Seeing a spectacular view from the center of the city all the way out to the Firth of Forth or even the North Sea!

Perspective — stop, take a breath, look up — sometimes the very act will bring events into perspective, provide a greater vision than you had a moment before…even if you’re not in Edinburgh!

“If any of you lacks wisdom, let him ask God, who gives generously to all without reproach, and it will be given him” (James 1.5).





Living Waters

I was born and lived for the first seven years of my life in Southern California. Water is a BIG DEAL there, as most people know from news of the recent record breaking drought, or from the themes of movies such as “Chinatown.”

Water — clean, fresh, flowing water — is a big deal in most places in the world. Even the state in which I live now — Land of 10,000 Lakes — has issues with contamination of groundwater, keeping sources of  lake water clean, etc.

In the United Kingdom, water is ever present — lakes, rivers, springs, and, of course, the seas. One of the themes I want to pay attention to on this pilgrimage is this ever-flowing, always being renewed, cleansing and life-giving water.

Some of the first pilgrimage sites in the British Isles were holy wells. These were places perhaps first associated with local pagan deities that later became associated with Christian saints. Think of John 4  — the well where the Samaritan woman came to draw water was first associated with the patriarch Jacob (he was NOT a local pagan deity but you get my meaning!). But after Jesus’ visit, that identity changed. The well would forever be the place where the woman found new life: “a spring of water welling up to eternal life.”

One of the places we hope to visit briefly in Wales is St. Winefride’s Well in Holywell, Wales, said to be the only place in Britain with an unbroken history of pilgrimage from the 7th century until now. So more about when we visit!

In 2000 when we visited Taize with the England Term students of that era, I bought a small enameled medal that the monks make.


The tiny explanation that came with it quoted John 7.37: “If anyone is thirsty let him some to me and drink.
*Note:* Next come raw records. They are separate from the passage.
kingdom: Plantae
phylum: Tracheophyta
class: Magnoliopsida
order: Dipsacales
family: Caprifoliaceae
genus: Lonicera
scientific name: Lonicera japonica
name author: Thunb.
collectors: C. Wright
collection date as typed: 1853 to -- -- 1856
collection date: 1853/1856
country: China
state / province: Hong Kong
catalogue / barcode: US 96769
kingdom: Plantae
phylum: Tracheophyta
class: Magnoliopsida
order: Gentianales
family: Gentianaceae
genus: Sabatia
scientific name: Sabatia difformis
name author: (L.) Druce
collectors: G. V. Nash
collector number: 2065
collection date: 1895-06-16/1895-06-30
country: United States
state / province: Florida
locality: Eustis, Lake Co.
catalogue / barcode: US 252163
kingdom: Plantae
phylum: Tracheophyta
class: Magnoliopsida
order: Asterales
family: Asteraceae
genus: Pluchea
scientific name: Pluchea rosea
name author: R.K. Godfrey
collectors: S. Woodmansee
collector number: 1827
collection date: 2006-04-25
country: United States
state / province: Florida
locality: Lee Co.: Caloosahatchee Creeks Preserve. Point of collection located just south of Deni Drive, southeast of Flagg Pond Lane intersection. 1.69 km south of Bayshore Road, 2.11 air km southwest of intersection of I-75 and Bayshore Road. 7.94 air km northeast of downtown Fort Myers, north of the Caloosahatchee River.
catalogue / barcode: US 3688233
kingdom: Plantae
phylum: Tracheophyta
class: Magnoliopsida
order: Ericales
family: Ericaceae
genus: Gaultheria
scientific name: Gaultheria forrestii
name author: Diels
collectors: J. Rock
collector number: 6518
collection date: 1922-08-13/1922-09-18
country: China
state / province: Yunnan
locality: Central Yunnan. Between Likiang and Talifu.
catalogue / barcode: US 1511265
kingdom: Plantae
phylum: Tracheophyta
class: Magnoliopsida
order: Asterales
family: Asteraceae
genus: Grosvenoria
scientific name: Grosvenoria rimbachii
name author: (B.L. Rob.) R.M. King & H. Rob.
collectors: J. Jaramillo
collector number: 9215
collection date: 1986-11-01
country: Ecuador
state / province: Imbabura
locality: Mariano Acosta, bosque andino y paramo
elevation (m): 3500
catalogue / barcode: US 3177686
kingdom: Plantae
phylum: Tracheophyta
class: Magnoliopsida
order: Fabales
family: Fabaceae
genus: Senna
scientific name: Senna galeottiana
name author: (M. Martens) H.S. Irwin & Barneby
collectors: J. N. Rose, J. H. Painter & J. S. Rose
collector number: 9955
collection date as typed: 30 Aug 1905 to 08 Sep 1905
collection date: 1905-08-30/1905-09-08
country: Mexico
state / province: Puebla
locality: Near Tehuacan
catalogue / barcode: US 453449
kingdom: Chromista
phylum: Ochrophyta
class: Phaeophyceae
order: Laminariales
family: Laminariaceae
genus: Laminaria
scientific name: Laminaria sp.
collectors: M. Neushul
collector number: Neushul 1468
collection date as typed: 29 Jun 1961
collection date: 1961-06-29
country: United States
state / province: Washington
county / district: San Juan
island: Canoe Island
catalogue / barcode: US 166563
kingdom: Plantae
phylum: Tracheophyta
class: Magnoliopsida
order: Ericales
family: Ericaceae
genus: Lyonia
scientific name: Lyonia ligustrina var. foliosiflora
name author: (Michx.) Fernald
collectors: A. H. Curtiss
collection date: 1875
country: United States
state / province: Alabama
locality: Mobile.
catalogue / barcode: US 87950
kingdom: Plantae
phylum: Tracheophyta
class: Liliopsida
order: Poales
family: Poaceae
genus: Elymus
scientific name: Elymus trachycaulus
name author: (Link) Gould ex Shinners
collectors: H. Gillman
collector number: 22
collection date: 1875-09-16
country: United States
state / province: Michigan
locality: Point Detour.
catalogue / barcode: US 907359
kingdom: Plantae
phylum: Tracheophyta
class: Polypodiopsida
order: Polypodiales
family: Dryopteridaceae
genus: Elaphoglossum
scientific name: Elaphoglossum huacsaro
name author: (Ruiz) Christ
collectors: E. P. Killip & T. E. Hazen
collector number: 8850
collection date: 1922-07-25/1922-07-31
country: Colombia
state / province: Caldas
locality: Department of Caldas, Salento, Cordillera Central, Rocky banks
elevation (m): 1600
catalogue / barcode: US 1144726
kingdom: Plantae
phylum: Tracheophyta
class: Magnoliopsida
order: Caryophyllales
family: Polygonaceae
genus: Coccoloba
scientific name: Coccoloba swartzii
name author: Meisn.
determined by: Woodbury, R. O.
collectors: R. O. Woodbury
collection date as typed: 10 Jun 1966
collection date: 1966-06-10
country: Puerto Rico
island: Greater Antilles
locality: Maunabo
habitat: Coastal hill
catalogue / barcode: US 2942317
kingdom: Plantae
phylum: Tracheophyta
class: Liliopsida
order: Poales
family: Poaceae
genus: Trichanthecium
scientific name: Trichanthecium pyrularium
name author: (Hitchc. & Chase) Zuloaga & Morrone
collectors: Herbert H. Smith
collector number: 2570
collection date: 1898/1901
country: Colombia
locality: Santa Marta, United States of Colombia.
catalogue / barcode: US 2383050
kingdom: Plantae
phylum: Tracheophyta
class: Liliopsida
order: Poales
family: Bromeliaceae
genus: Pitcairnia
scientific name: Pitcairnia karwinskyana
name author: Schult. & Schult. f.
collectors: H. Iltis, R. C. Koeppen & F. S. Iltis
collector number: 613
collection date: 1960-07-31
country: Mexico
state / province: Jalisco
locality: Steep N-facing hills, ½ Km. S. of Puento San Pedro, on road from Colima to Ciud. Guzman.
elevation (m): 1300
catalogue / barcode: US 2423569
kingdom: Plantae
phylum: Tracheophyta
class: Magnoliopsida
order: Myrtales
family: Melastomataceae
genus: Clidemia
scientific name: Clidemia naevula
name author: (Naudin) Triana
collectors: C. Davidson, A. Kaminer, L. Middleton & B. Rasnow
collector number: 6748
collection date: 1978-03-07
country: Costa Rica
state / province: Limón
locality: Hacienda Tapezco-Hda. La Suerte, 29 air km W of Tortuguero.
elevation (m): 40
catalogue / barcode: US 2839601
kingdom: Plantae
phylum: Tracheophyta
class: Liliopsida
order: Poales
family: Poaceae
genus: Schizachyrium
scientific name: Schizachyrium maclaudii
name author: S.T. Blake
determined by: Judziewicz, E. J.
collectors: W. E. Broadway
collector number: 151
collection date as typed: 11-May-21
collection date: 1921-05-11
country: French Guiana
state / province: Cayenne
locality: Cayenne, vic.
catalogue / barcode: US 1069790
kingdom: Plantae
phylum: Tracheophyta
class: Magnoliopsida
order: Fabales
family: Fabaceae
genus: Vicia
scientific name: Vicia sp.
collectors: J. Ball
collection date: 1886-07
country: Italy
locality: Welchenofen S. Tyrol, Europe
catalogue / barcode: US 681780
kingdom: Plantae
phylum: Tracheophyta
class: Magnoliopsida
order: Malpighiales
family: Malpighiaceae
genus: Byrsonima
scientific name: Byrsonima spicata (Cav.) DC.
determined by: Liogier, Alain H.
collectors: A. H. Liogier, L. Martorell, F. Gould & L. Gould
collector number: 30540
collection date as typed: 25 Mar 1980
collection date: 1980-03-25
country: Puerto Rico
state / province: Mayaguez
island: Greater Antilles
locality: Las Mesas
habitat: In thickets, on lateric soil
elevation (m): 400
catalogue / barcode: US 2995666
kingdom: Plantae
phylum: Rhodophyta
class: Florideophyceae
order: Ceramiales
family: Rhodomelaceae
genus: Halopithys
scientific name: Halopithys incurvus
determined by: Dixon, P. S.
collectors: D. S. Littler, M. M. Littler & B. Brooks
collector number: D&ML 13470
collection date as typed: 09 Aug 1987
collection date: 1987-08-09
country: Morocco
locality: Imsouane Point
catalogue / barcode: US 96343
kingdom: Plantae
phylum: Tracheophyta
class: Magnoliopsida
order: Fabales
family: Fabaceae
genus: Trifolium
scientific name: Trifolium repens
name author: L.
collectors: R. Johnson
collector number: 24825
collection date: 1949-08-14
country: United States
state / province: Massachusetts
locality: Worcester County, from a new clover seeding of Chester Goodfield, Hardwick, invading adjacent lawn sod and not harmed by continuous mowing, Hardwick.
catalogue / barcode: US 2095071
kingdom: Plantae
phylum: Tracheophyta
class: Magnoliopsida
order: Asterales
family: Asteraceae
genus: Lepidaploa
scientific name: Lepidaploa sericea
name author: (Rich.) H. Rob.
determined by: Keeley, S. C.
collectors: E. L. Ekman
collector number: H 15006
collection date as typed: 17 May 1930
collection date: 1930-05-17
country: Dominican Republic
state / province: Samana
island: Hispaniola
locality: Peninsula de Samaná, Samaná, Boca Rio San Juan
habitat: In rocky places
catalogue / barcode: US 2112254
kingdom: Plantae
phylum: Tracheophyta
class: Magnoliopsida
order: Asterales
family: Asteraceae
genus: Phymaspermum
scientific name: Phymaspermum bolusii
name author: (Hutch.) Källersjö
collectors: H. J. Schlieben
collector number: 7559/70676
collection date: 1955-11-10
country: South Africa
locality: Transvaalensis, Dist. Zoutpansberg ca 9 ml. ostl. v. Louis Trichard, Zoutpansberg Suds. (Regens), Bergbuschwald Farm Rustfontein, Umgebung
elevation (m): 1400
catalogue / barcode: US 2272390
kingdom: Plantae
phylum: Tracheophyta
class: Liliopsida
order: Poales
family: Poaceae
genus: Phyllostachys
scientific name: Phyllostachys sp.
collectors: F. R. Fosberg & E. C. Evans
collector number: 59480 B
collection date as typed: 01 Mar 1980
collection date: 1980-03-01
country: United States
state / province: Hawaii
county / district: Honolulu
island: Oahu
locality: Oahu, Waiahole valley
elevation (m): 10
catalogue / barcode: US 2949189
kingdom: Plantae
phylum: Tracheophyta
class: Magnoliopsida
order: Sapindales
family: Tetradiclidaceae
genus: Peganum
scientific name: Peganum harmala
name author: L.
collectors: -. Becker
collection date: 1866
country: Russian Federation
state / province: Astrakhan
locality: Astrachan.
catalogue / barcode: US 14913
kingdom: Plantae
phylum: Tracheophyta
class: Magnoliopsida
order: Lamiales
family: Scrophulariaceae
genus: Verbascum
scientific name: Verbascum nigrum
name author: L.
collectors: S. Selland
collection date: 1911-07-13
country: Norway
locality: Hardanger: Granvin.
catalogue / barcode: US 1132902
Whoever believes in me, as the Scripture has said, streams of living water will flow from within him.” I chose this symbolic medal to remind me both of Taize and the lovely spring (or source, in French) that bubbles up in their valley, but also to remind myself that I should continually trust and believe so I can share those living waters with so many who are thirsty all around me.

As we take care of last minute packing, meet with the students and parents today, and head out over the ocean tomorrow, please keep us in your prayers. We want to encounter Jesus and his Church in new ways, among new people and places. We will no doubt get thirsty both literally and figuratively. Please pray that we will be reminded by the abundant sources of water in the United Kingdom and Ireland to continually go to our source, Jesus Christ.